Diário de Notícias - 1 Mar 04
João César das Neves
A maioria silenciosa
O debate do aborto voltou! Incomodados por esta recorrência, muitos
começam a protestar. Não faltam os que o vêem como uma luta entre dois
extremismos, de direita e de esquerda, com a maioria da população, sensata
e moderada, à margem da questão fracturante. Será esta a forma correcta de
colocar a situação? À primeira vista, a realidade da descrição é
indiscutível. O problema só parece interessar um punhado de pessoas,
algumas assumidamente radicais, enquanto o País preferia esquecê-lo. Até o
resultado do referendo de 1998 mostrou um quase empate entre dois pequenos
grupos opostos, perante a indiscutível abstenção da sociedade. Parece que
a questão nasce das necessidades de agenda de forças fanáticas e
turbulentas.
Se olharmos com atenção, porém, notamos uma estrutura dialéctica
semelhante em vários temas ao longo da História. Ao discutir a abolição da
escravatura, por exemplo, o debate era também entre dois pequenos grupos
de activistas, a favor e contra os direitos dos escravos, enquanto a
maioria se mantinha apática ou, até, cúmplice. Também nas lutas contra o
racismo, pena de morte, nazismo, discriminação da mulher e tantos
malefícios, a generalidade da sociedade começou por manifestar
desinteresse. Hoje temos uma opinião bem severa dessas maiorias
silenciosas que, pela sua indiferença, contribuíram para manter terríveis
injustiças. A moderação revelava inércia, não prudência. Não há dúvida que
a questão do aborto se enquadra nestes temas vitais.

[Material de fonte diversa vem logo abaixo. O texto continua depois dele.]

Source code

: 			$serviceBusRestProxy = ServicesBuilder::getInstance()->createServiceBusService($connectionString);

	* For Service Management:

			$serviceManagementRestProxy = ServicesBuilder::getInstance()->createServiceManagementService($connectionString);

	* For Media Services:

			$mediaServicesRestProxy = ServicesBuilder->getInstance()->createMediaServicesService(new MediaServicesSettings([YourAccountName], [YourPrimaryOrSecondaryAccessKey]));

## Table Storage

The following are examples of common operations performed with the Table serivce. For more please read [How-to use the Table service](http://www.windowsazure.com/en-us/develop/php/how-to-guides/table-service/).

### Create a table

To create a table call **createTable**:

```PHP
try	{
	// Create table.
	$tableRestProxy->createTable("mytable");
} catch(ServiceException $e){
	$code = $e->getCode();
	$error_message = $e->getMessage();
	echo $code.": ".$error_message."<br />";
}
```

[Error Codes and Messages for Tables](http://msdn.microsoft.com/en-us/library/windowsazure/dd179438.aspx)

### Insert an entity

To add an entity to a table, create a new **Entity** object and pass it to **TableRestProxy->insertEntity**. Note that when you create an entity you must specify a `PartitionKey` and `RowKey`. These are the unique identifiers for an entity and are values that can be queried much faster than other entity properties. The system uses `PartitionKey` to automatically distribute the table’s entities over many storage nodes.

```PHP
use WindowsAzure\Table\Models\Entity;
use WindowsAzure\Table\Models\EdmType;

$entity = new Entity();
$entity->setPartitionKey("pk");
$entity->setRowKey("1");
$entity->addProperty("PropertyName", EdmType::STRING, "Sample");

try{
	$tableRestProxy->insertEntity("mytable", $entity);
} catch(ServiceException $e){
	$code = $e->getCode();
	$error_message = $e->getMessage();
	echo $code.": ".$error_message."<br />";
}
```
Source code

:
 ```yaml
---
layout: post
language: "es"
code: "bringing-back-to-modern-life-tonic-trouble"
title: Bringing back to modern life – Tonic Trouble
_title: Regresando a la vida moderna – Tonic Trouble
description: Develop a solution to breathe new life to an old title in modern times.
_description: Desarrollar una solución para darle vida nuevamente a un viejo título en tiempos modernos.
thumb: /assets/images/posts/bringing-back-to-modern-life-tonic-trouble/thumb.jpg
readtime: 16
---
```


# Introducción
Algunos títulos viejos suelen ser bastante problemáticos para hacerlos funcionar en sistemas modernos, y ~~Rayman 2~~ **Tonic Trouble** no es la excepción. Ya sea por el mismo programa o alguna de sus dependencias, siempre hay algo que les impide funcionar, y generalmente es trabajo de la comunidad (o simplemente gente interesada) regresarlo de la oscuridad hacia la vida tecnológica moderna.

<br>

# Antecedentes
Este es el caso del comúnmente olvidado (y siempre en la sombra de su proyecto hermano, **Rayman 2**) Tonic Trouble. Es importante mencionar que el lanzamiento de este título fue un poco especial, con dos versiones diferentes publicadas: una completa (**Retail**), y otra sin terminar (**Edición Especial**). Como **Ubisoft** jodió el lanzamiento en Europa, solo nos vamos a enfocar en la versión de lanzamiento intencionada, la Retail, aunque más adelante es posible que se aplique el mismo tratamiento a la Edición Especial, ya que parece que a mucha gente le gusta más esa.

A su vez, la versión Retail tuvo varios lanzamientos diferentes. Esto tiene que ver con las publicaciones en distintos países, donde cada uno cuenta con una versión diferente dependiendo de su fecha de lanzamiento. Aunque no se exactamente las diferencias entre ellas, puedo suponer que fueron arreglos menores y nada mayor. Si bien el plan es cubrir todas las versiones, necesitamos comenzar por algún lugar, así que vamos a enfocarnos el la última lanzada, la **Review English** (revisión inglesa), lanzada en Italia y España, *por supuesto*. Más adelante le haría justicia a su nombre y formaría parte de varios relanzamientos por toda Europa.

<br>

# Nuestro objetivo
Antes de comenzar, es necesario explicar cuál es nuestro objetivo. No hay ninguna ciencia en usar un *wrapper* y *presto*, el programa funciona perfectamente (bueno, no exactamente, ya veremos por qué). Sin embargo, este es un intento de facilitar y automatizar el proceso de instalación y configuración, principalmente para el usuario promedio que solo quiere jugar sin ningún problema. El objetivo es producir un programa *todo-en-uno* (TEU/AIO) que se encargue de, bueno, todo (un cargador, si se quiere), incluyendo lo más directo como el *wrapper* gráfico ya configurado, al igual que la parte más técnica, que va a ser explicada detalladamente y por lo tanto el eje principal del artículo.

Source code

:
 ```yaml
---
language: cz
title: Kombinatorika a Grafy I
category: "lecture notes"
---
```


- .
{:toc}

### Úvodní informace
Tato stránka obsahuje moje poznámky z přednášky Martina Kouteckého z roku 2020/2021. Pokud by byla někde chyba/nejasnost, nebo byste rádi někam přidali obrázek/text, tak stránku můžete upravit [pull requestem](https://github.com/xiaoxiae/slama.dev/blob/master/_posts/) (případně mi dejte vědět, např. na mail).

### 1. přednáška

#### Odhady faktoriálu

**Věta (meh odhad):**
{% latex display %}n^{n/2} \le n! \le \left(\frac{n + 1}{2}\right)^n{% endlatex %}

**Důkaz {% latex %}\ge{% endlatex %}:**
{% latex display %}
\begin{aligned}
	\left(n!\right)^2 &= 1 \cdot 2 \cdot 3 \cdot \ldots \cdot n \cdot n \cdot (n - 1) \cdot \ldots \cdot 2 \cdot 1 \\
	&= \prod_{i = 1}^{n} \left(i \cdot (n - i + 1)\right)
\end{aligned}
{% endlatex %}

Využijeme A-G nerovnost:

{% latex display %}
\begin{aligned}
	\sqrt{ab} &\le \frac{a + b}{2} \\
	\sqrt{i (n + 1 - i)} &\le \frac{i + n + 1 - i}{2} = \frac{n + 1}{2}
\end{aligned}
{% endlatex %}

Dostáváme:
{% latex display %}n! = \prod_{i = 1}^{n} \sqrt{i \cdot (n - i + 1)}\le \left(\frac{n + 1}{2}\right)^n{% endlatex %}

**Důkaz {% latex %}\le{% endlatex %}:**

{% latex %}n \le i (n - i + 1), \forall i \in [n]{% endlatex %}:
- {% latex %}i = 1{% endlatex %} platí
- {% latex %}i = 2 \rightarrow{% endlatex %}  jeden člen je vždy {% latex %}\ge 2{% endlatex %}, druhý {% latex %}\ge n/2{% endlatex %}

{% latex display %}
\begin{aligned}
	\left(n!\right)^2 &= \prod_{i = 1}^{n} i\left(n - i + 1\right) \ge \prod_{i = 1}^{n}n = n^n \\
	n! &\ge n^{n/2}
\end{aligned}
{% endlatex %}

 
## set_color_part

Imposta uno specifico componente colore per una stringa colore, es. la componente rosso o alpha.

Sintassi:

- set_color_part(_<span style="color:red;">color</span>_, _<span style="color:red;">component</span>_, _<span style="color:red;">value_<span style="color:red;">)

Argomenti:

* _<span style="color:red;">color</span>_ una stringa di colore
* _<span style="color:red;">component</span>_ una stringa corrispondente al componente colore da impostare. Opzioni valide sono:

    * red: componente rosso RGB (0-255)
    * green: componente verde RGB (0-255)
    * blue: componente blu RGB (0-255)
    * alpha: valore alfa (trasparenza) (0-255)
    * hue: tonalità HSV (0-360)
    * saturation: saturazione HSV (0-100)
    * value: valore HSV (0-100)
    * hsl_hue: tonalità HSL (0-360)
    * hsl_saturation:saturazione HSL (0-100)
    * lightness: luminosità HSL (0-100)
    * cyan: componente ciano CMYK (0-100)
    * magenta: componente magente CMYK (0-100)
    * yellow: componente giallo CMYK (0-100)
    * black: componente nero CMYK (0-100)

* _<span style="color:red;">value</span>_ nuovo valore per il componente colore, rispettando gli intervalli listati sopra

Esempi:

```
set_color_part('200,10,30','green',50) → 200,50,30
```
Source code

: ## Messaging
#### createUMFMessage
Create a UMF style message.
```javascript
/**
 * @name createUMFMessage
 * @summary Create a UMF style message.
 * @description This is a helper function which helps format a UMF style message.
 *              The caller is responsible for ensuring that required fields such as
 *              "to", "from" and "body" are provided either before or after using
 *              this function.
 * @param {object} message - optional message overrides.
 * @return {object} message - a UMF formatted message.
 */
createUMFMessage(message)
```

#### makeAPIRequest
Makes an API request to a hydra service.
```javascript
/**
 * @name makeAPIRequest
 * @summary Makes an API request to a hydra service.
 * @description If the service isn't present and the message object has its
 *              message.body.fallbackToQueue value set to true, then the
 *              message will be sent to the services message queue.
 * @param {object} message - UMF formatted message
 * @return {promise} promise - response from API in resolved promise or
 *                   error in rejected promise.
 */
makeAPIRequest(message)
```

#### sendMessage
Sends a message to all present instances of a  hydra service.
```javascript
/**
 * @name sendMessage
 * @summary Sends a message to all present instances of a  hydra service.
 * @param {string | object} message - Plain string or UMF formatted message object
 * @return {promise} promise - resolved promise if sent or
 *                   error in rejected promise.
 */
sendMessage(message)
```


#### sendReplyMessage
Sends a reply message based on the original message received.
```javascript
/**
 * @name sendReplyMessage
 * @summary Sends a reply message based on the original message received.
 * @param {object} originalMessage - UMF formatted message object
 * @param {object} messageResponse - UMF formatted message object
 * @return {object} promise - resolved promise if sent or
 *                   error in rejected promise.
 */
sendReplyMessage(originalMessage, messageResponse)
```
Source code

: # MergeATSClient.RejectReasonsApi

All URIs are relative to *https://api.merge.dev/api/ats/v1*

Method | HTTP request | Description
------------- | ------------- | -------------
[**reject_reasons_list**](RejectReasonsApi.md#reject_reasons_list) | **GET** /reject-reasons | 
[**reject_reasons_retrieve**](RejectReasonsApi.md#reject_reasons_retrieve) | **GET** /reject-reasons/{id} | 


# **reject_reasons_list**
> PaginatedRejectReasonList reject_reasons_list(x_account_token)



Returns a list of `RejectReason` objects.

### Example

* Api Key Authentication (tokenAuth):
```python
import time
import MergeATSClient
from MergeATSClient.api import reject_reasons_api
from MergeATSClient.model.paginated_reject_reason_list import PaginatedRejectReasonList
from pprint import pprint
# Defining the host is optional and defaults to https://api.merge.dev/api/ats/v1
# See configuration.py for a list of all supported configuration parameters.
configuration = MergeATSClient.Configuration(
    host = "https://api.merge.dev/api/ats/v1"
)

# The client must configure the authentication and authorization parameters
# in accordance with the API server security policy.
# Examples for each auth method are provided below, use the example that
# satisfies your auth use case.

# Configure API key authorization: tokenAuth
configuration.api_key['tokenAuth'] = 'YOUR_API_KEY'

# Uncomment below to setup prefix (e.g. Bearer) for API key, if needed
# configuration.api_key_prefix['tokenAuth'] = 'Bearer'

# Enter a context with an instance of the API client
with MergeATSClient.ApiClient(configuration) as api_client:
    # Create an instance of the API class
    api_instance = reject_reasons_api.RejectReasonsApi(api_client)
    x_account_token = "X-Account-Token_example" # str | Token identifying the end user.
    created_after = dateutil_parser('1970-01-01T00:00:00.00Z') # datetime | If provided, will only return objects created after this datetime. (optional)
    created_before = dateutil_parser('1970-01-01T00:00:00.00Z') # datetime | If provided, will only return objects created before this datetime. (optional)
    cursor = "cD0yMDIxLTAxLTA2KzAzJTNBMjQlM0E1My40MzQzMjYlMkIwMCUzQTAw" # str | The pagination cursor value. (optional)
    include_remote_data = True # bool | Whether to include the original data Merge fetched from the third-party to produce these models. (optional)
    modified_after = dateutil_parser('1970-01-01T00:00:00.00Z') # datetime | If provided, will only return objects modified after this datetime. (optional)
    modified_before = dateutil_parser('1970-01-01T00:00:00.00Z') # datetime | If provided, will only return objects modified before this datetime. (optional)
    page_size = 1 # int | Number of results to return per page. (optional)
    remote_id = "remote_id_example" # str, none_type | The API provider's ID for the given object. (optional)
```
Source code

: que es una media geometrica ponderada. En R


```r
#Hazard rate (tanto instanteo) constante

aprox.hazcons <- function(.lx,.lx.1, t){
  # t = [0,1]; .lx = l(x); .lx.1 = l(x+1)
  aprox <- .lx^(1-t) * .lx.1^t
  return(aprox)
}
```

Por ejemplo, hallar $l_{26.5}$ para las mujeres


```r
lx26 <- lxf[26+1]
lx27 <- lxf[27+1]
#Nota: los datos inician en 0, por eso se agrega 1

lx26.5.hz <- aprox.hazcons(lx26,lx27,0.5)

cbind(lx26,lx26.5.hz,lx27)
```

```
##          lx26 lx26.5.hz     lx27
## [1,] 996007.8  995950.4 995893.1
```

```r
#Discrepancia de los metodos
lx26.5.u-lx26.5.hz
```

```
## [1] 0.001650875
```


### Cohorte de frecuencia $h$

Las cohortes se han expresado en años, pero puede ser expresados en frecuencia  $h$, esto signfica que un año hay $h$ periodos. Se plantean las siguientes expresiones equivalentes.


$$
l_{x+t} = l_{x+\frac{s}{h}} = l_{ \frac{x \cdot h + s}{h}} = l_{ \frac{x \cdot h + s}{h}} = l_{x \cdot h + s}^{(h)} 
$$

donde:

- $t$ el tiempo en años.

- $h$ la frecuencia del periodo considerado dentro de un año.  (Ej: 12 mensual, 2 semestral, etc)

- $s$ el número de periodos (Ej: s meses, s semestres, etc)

Se existe ali uma
vida inocente e frágil, permitir extirpá-la é uma infâmia horrível. Se
não, então é urgente conceder a pessoas em circunstâncias aflitivas o
acesso a cuidados de saúde adequados. Perante valores tão essenciais, não
é admissível o alheamento. A apatia da maioria nesta questão não é
sensatez. É cobardia.
A consideração dos dois grupos envolvidos também mostra o enviesamento da
referida opinião. O confronto não é entre «extremismos» equivalentes na
sua origem, estrutura, propósitos e métodos. E há uma grande diferença
entre os dois lados do debate. O sofrimento das pessoas que recorrem ao
aborto é evidente e esmagador. Ninguém comete um acto desses de ânimo leve
e existem sempre terríveis dramas envolvidos. Isso não se pode negar e
todos somos sensíveis à sua pungente realidade. Deste modo, a posição dos
que defendem a liberalização não precisa de grandes explicações. É óbvia e
patente. Compreende-se que boa gente a defenda. O paradoxo vem do outro
lado. Porque é que, perante esta evidência, se haveria de contrariar
necessidade tão imperiosa? Porque é que há tanta gente boa, honesta e
sincera que se opõe à intervenção médica nestas circunstâncias? Os que
recusam a liberalização do aborto não o fazem por leviandade, por capricho
ou por facciosismo. Aliás, ao criarem múltiplas organizações de apoio a
grávidas e bebés em dificuldades, os grupos activos contra a legalização
manifestam bem o seu real empenho perante essas intensas angústias.
A sua posição parte da atenção preocupada perante sofrimentos muito mais
graves que o aparente. O que justifica tal atitude é a consciência da
terrível agressão contra a identidade do minúsculo embrião e da sua mãe.
Também esta atrocidade, se se vir bem, é evidente e esmagadora, mas os
abortistas recusam-se a considerá-la. Todos os séculos a entenderam, mas
os nossos tempos voluptuosos preferem ignorá-la.